(Source data)

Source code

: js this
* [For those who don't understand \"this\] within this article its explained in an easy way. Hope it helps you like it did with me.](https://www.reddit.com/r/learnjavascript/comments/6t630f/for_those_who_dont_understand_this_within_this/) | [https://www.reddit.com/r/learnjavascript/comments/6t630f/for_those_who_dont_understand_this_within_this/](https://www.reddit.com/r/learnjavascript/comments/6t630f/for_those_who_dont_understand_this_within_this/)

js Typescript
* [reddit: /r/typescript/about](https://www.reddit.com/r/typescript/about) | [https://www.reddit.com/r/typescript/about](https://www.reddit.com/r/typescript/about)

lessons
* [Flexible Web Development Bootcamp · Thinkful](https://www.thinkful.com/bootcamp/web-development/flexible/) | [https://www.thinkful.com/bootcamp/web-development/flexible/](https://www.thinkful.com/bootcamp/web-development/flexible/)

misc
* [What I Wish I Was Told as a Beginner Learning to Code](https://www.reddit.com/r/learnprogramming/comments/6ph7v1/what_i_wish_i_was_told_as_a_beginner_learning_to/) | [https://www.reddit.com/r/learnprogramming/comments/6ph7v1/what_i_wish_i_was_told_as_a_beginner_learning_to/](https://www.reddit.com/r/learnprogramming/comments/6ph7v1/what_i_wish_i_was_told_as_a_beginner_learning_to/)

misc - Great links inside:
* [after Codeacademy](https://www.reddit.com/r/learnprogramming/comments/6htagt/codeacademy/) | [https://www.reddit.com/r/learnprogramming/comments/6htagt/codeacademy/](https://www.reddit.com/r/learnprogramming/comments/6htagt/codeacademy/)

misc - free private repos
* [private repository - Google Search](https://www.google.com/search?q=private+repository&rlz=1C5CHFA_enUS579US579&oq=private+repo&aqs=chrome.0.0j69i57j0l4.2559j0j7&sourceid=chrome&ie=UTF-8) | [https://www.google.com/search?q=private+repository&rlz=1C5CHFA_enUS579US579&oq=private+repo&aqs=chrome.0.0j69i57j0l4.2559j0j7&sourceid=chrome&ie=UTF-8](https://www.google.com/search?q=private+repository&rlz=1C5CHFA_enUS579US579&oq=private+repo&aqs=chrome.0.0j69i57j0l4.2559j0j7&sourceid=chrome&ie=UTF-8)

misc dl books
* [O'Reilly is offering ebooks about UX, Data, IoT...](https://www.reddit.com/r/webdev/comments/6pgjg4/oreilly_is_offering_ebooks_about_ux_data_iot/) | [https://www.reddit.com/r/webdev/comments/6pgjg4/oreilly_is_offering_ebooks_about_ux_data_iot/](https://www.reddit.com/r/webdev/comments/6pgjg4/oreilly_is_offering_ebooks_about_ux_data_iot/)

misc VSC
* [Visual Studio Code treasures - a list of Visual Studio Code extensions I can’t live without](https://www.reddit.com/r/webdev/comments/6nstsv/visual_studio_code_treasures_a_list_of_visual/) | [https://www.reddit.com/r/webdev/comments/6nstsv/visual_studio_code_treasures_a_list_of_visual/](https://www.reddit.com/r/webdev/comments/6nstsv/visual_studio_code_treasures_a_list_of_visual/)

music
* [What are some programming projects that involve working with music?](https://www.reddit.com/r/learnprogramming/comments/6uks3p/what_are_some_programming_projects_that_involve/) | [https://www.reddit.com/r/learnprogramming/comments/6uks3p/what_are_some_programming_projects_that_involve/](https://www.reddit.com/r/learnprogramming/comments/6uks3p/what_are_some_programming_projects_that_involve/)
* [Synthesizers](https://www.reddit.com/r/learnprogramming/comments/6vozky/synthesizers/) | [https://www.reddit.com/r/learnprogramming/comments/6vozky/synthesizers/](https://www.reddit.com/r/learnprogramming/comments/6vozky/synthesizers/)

> _TASK DIRECTIONS_: Format every line of the entries above as a numbered list, omitting the blank lines.

> _ANSWER SPACE_:
1. Source code
2. : js this
3. * [For those who don't understand \"this\] within this article its explained in an easy way. Hope it helps you like it did with me.](https://www.reddit.com/r/learnjavascript/comments/6t630f/for_those_who_dont_understand_this_within_this/) | [https://www.reddit.com/r/learnjavascript/comments/6t630f/for_those_who_dont_understand_this_within_this/](https://www.reddit.com/r/learnjavascript/comments/6t630f/for_those_who_dont_understand_this_within_this/)
4. js Typescript
5. * [reddit: /r/typescript/about](https://www.reddit.com/r/typescript/about) | [https://www.reddit.com/r/typescript/about](https://www.reddit.com/r/typescript/about)
6. lessons
7. * [Flexible Web Development Bootcamp · Thinkful](https://www.thinkful.com/bootcamp/web-development/flexible/) | [https://www.thinkful.com/bootcamp/web-development/flexible/](https://www.thinkful.com/bootcamp/web-development/flexible/)
8. misc
9. * [What I Wish I Was Told as a Beginner Learning to Code](https://www.reddit.com/r/learnprogramming/comments/6ph7v1/what_i_wish_i_was_told_as_a_beginner_learning_to/) | [https://www.reddit.com/r/learnprogramming/comments/6ph7v1/what_i_wish_i_was_told_as_a_beginner_learning_to/](https://www.reddit.com/r/learnprogramming/comments/6ph7v1/what_i_wish_i_was_told_as_a_beginner_learning_to/)
10. misc - Great links inside:
11. * [after Codeacademy](https://www.reddit.com/r/learnprogramming/comments/6htagt/codeacademy/) | [https://www.reddit.com/r/learnprogramming/comments/6htagt/codeacademy/](https://www.reddit.com/r/learnprogramming/comments/6htagt/codeacademy/)
12. misc - free private repos
13. * [private repository - Google Search](https://www.google.com/search?q=private+repository&rlz=1C5CHFA_enUS579US579&oq=private+repo&aqs=chrome.0.0j69i57j0l4.2559j0j7&sourceid=chrome&ie=UTF-8) | [https://www.google.com/search?q=private+repository&rlz=1C5CHFA_enUS579US579&oq=private+repo&aqs=chrome.0.0j69i57j0l4.2559j0j7&sourceid=chrome&ie=UTF-8](https://www.google.com/search?q=private+repository&rlz=1C5CHFA_enUS579US579&oq=private+repo&aqs=chrome.0.0j69i57j0l4.2559j0j7&sourceid=chrome&ie=UTF-8)
14. misc dl books
15. * [O'Reilly is offering ebooks about UX, Data, IoT...](https://www.reddit.com/r/webdev/comments/6pgjg4/oreilly_is_offering_ebooks_about_ux_data_iot/) | [https://www.reddit.com/r/webdev/comments/6pgjg4/oreilly_is_offering_ebooks_about_ux_data_iot/](https://www.reddit.com/r/webdev/comments/6pgjg4/oreilly_is_offering_ebooks_about_ux_data_iot/)
16. misc VSC
17. * [Visual Studio Code treasures - a list of Visual Studio Code extensions I can’t live without](https://www.reddit.com/r/webdev/comments/6nstsv/visual_studio_code_treasures_a_list_of_visual/) | [https://www.reddit.com/r/webdev/comments/6nstsv/visual_studio_code_treasures_a_list_of_visual/](https://www.reddit.com/r/webdev/comments/6nstsv/visual_studio_code_treasures_a_list_of_visual/)
18. music
19. * [What are some programming projects that involve working with music?](https://www.reddit.com/r/learnprogramming/comments/6uks3p/what_are_some_programming_projects_that_involve/) | [https://www.reddit.com/r/learnprogramming/comments/6uks3p/what_are_some_programming_projects_that_involve/](https://www.reddit.com/r/learnprogramming/comments/6uks3p/what_are_some_programming_projects_that_involve/)
20. * [Synthesizers](https://www.reddit.com/r/learnprogramming/comments/6vozky/synthesizers/) | [https://www.reddit.com/r/learnprogramming/comments/6vozky/synthesizers/](https://www.reddit.com/r/learnprogramming/comments/6vozky/synthesizers/)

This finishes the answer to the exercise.